TRECHO:
Zakharova observou que essa nova abordagem não é surpreendente, pois, segundo ela, as nações ocidentais sempre teriam se oposto à resolução. Para a porta-voz, a verdadeira motivação por trás do voto contra estaria encoberta por demagogias e estratégias políticas. Desde 2005, a Rússia apresenta anualmente uma proposta sobre a glorificação do nazismo à Assembleia Geral da ONU. Na votação mais recente, a resolução conseguiu 119 votos a favor, 51 contra e 10 abstenções, sendo copatrocinada por 44 países.
Em sua análise, Zakharova destacou a luta da Rússia contra tentativas de distorção histórica, especialmente em relação à Segunda Guerra Mundial. Ela afirmou que o Parlamento Europeu tem adotado resoluções que revisitam a história de maneira controversa, buscando igualar a responsabilidade entre os regimes totalitários da época, o que, segundo ela, vai de encontro a decisões estabelecidas, como as do Tribunal de Nuremberg.

[Dados de compreensão de gráficos]
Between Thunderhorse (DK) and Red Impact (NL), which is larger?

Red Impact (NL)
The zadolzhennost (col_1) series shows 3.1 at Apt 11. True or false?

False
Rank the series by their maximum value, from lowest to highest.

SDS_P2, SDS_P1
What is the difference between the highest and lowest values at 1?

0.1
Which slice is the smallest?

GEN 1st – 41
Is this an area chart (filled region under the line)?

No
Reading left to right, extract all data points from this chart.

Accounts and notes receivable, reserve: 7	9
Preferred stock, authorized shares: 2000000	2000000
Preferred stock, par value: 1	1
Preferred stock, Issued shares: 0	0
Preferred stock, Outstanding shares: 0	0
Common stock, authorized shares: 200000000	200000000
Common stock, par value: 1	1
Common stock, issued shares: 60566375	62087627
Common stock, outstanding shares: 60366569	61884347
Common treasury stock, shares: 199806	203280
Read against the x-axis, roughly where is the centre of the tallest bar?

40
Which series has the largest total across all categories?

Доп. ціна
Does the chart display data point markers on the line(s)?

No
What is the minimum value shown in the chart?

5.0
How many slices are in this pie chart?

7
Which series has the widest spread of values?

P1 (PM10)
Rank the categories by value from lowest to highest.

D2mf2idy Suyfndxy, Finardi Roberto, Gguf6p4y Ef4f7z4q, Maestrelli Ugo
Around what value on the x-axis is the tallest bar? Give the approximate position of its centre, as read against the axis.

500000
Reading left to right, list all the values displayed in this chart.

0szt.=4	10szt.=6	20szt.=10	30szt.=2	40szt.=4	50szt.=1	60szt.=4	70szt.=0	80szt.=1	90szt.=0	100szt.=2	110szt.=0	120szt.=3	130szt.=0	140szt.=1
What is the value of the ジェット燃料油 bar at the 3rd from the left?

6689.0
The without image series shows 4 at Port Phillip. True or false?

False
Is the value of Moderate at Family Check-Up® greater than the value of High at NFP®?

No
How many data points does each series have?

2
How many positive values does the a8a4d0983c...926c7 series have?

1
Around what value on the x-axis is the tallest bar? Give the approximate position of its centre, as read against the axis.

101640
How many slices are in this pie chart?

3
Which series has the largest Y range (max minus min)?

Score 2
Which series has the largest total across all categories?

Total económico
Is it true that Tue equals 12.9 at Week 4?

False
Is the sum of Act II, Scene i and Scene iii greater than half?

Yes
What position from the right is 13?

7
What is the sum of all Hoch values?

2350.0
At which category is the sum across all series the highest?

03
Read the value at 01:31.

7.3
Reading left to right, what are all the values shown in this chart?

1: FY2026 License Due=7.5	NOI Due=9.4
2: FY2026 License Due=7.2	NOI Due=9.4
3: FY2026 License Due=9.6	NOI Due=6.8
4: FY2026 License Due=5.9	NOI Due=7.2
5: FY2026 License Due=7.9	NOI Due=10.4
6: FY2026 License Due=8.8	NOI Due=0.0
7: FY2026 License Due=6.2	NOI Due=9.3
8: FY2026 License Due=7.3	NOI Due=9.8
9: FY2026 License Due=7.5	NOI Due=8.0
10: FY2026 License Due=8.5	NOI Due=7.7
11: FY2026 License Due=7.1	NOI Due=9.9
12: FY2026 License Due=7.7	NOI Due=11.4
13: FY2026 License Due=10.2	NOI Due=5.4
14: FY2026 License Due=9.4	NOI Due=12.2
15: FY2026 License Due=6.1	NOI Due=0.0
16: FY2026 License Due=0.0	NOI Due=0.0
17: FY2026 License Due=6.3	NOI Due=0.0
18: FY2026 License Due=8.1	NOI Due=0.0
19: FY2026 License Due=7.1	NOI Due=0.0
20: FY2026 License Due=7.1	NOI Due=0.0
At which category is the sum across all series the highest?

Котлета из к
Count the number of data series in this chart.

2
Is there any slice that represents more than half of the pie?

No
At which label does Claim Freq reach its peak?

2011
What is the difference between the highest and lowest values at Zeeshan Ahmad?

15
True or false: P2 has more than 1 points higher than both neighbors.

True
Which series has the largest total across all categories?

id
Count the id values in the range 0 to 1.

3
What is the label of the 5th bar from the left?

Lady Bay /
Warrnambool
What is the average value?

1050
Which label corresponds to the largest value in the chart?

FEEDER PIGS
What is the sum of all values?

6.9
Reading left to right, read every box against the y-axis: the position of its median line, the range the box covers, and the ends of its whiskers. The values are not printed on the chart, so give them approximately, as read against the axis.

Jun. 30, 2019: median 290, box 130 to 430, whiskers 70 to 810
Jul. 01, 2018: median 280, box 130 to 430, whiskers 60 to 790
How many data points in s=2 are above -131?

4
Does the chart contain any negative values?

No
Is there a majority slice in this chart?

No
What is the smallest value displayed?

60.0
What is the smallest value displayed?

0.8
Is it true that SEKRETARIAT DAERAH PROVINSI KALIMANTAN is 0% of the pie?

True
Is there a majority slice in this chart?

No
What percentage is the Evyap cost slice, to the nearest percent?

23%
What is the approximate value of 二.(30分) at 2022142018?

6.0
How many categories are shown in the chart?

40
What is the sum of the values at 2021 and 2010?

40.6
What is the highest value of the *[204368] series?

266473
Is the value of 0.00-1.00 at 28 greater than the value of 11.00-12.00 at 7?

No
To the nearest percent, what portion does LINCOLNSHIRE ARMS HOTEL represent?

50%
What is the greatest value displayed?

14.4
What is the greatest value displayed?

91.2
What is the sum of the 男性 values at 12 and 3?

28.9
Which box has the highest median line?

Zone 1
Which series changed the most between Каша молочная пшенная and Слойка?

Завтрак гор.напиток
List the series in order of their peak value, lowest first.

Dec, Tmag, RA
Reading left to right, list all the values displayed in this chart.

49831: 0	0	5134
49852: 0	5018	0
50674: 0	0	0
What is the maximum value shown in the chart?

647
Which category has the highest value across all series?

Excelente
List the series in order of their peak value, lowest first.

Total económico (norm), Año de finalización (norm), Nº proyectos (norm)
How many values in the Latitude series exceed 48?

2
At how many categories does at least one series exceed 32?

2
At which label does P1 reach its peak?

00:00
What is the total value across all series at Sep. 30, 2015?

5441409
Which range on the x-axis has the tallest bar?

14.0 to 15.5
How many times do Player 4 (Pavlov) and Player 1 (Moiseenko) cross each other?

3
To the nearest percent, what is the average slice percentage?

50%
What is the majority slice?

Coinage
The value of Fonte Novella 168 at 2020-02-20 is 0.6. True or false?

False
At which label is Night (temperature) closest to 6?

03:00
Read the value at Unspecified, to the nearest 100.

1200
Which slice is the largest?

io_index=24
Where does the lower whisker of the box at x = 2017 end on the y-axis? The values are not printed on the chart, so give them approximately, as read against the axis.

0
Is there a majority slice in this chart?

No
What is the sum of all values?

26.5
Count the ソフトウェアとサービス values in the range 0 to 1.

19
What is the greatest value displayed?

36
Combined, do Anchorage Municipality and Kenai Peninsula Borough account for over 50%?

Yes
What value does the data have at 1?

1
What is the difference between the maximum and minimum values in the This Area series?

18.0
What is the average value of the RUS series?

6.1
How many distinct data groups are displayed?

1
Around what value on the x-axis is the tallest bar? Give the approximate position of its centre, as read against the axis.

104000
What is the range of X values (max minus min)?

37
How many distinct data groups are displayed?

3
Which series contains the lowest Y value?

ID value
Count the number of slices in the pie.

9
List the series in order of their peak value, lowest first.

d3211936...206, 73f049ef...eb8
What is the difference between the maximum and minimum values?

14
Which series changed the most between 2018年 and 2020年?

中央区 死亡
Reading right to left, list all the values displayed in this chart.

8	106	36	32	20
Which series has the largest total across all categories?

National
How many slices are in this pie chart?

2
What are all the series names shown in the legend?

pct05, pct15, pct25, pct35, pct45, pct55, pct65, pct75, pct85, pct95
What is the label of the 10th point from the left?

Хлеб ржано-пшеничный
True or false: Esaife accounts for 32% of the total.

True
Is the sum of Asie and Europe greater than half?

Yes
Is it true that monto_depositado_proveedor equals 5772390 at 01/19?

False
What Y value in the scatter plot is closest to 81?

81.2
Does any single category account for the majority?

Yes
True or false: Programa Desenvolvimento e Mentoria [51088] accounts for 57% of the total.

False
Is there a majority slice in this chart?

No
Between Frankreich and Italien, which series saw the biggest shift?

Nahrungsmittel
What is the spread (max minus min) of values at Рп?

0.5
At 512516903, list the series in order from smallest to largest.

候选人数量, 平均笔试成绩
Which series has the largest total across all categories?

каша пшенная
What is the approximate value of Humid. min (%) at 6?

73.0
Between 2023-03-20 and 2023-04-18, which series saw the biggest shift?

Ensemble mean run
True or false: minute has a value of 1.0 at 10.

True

PROBLEMAS A RESOLVER:
1 > No trecho sobre a resolução da ONU, por que Zakharova diz que a nova abordagem não é surpreendente? Responda em uma a três frases.
2 > Escreva a continuação do trecho sobre a resolução da ONU a partir da última frase apresentada.
A listagem é um material à parte, sem ligação com o trecho sobre a resolução da ONU.

RESULTADOS DAS TAREFAS:
1 > Para Zakharova, a nova abordagem não surpreende porque, segundo ela, as nações ocidentais sempre teriam se oposto à resolução.

2 >
Além disso, a porta-voz associou a destruição de memoriais em homenagem a soldados soviéticos, muitos dos quais eram judeus que lutaram contra o nazismo, ao crescimento do antissemitismo na Europa. Zakharova alertou que a eliminação desses monumentos é um fator preocupante que contribui para a escalada do antissemitismo na região. Para ela, não há dúvida de que a repressão enfrenta resistência inabalável por parte dos países europeus, que continuam a rejeitar as propostas russas de forma sistemática.